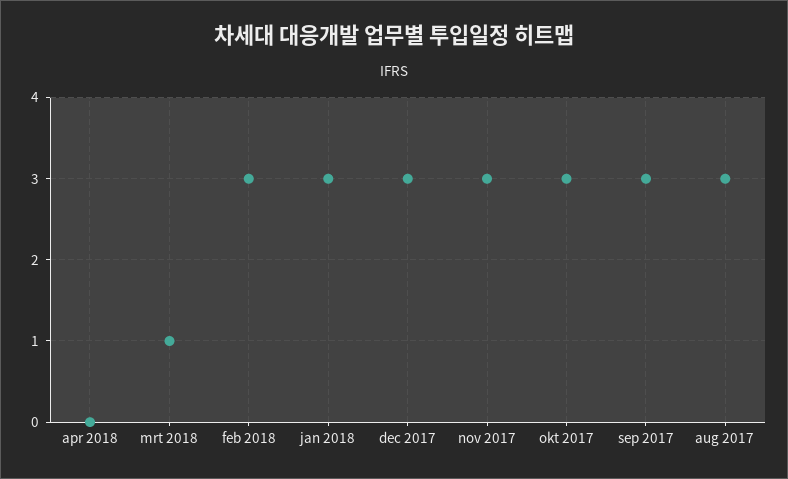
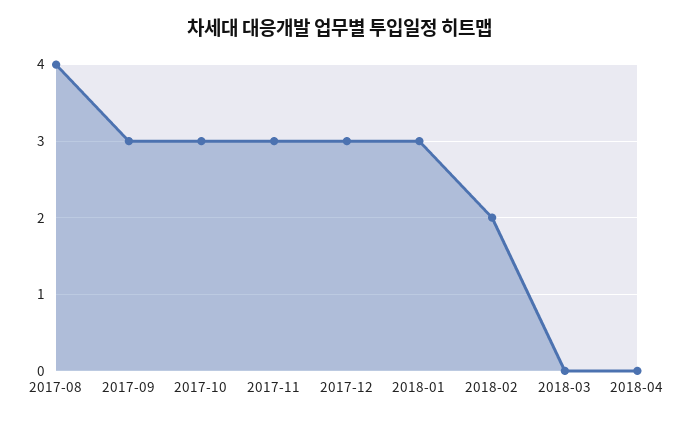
mrt 2018: 1 -> 0
feb 2018: 3 -> 2
aug 2017: 3 -> 4

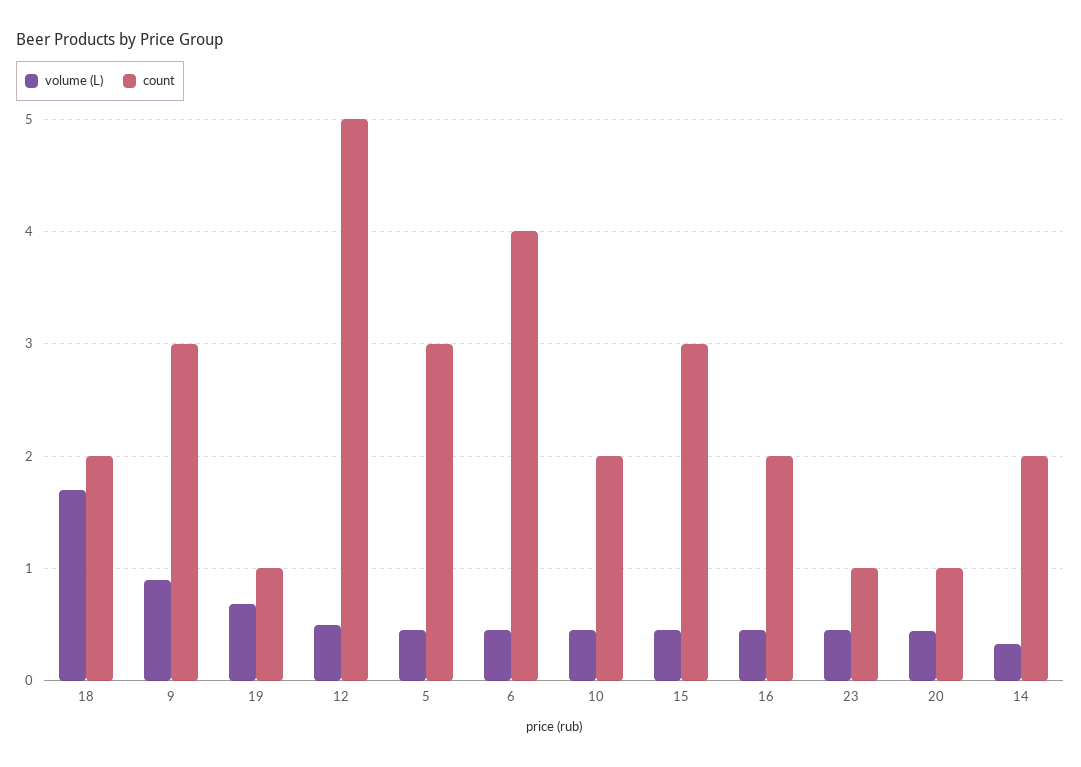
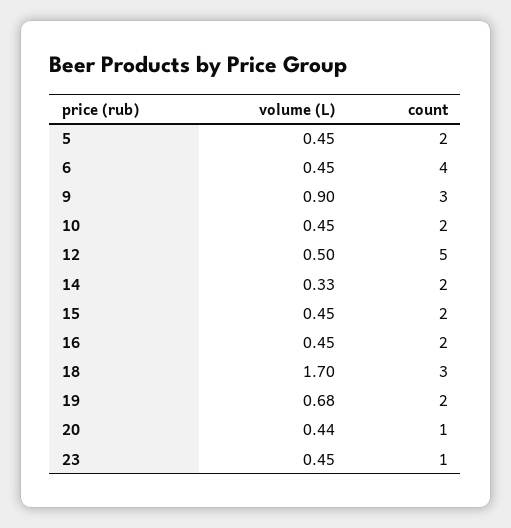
count, 18: 2 -> 3
count, 19: 1 -> 2
count, 5: 3 -> 2
count, 15: 3 -> 2

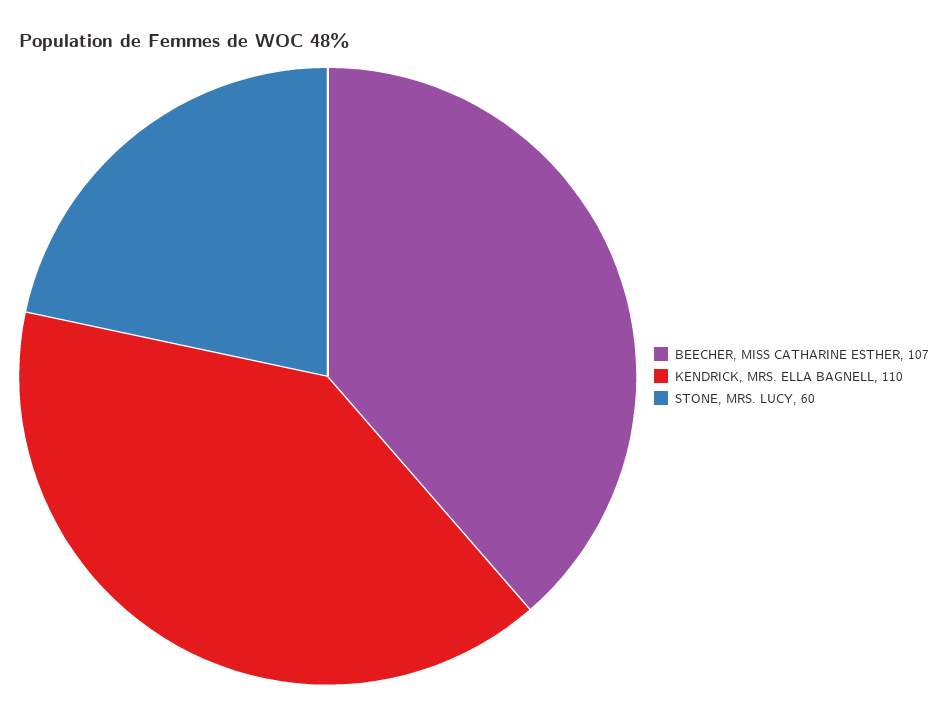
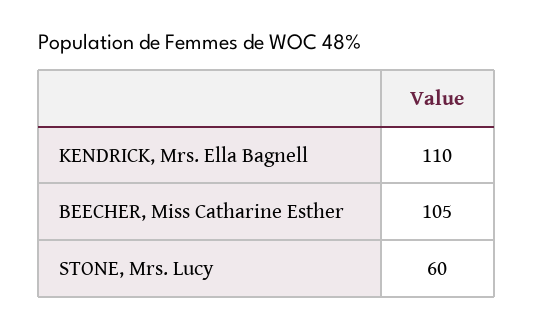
BEECHER, MISS CATHARINE ESTHER: 107 -> 105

━━━

Output the listing above in full and exactly, with pictures excluded.

mrt 2018: 1 -> 0
feb 2018: 3 -> 2
aug 2017: 3 -> 4

count, 18: 2 -> 3
count, 19: 1 -> 2
count, 5: 3 -> 2
count, 15: 3 -> 2

BEECHER, MISS CATHARINE ESTHER: 107 -> 105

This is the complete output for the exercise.